At about this time the publisher Jacob Tonson asked Pope to obtain a new edition of the Rowe edition of Shakespeare‘s works from 1709.[2] The 6-volume edition was published in 1725 and occupies a special place in the history of editions of Shakespeare’s works, as Pope was the first to collate Shakespeare’s texts by comparing the folio-based Rowe edition with the then available Quartos. However, Pope used the opportunity not so much for a detailed correction of errors as for an aesthetic correction of the texts. He banned whole passages of text that he thought failed in footnotes and, in his opinion, marked good passages with quotation marks and asterisks. While the changes in the text are due to the taste of the times, Pope’s preface to the edition is considered an important document of 18th century literary criticism.

Dunciad Book II 1760 illustration, showing the Goddess and poets asleep. Artist F. Hayman, Engraver C. Grignion, Scanner & uploader Steven J. Plunkett. - 1760 Collected (Warburton) edition of Pope, London, Vol V

Dunciad Book II 1760 illustration, showing the Goddess and poets asleep.
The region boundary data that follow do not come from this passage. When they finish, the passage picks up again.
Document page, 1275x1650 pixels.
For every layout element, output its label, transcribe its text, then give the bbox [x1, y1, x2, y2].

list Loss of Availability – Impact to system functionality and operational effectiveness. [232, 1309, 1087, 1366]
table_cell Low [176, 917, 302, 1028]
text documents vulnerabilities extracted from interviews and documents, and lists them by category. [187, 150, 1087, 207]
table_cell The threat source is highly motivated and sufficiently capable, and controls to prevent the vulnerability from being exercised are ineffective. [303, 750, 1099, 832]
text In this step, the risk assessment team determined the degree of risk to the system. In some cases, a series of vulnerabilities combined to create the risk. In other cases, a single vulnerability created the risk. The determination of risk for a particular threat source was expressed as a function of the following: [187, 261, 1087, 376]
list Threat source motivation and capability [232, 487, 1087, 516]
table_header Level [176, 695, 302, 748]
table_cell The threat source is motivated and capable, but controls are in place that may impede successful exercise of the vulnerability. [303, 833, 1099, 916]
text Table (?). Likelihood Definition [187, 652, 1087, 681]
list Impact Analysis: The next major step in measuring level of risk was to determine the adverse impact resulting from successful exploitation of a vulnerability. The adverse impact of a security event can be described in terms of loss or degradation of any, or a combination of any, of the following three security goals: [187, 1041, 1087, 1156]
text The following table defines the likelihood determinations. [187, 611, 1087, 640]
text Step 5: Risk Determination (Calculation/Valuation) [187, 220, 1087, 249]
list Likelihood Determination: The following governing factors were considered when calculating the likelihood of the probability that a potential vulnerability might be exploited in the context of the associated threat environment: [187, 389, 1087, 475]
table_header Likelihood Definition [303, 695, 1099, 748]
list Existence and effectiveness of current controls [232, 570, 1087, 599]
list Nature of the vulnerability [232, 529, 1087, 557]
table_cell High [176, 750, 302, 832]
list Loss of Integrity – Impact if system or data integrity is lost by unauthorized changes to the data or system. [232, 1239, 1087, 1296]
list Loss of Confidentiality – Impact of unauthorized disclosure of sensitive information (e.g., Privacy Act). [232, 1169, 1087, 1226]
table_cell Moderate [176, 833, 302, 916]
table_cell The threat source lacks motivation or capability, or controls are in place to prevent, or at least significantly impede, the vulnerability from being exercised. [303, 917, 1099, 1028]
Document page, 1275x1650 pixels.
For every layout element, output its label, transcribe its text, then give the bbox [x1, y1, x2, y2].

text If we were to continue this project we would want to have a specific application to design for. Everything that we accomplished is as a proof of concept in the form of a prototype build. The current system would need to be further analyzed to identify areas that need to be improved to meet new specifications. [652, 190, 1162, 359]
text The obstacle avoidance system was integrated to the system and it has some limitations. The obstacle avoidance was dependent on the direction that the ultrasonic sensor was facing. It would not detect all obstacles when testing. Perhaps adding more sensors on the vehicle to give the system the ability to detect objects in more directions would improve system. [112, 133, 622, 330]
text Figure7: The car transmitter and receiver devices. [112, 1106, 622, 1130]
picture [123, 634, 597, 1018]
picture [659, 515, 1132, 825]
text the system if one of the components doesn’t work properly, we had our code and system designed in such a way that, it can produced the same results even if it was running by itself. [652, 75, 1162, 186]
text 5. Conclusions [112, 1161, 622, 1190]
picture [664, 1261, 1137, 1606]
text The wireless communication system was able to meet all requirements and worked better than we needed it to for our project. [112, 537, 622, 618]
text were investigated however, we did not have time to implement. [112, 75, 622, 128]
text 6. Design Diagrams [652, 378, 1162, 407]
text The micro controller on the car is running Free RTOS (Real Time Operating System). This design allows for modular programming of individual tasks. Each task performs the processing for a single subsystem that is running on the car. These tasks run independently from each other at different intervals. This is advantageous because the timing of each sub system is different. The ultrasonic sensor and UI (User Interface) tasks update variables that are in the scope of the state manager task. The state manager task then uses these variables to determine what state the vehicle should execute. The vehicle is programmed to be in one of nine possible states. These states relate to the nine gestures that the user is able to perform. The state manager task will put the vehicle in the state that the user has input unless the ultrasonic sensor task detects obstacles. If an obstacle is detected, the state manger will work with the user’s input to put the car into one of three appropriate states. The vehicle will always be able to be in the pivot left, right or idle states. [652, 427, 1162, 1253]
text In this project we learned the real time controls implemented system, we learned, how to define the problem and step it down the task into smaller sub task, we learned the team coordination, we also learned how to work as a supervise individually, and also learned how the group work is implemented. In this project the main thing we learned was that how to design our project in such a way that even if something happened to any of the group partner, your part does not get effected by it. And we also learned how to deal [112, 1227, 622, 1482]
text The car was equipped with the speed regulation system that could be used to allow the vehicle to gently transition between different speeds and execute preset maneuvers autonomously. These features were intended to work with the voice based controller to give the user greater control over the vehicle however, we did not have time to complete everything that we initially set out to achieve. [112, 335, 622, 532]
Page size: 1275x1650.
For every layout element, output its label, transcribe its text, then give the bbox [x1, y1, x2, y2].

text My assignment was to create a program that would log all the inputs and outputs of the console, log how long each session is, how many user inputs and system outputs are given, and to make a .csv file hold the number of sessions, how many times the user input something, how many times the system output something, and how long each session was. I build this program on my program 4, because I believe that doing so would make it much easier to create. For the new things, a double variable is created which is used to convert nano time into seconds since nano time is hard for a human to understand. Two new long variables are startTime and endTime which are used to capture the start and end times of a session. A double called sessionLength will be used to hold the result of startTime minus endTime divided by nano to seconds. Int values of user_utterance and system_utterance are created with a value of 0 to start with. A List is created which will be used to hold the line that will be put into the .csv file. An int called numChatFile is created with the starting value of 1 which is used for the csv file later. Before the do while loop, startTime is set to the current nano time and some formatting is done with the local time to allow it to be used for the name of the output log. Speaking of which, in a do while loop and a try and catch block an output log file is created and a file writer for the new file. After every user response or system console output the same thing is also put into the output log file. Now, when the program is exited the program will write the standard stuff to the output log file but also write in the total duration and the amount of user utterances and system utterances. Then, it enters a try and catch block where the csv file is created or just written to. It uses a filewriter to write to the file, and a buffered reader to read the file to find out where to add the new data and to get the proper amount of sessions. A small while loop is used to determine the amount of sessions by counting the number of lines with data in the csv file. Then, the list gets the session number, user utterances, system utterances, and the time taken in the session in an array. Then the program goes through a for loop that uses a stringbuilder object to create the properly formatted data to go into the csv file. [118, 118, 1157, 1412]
Artist F. Hayman, Engraver C. Grignion, Scanner & uploader Steven J. Plunkett. – 1760 Collected (Warburton) edition of Pope, London, Vol V

Literary Polemic and Satire

“Hope springs eternal in the human breast:
Man never is, but always to be blest.”
– A. Pope, An Essay on Man (1733/34)

When his edition of Shakespeare’s works was attacked by the publicist and Shakespearean editor Lewis Theobald in 1726, he responded in verse form in 1728 with the mocking epic The Dunciad, in which he satirically placed Theobald on the throne of the fools and at the same time settled accounts with the so-called Grub Street, the guild of wage-scribes. In the later and final version of this mocking poem, he expanded his literary polemic of 1742-1743 into a general discussion of the cultural and political decline of the Walpole era, which concluded with the apocalyptic vision of an all-encompassing downfall. With his polished verses and ingenuity, Pope succeeded in making a name for himself as a satirist. With growing influence, he established himself as a kind of public authority. In 1731 he published Moral Essays, three years later An Essay on Manin which he, following in the footsteps of Greek philosophy and poetry (Sophocles), sings of the splendour and misery of human existence with a high degree of pathos in sometimes poignant verses. At the same time he worked on a publication of his correspondence in literary art form. This made Pope one of the first professional writers of non-dramatic works.

Death

In his last years, Pope himself designed a romantic grotto in his estate, i.e. a tunnel decorated with shells and mirrors, which connected the riverbank of his property with the rear garden section. Pope died on May 30, 1744 and his estate passed to Martha Blount. William Warburton published posthumously The Works of Alexander Pope, in 1751. While Pope is generally regarded today as one of the most important English poets of the 18th century, his work was subsequently largely misunderstood from the perspective of a Romantic view of literature in the 19th century, and only in the 20th century was it adequately appreciated again.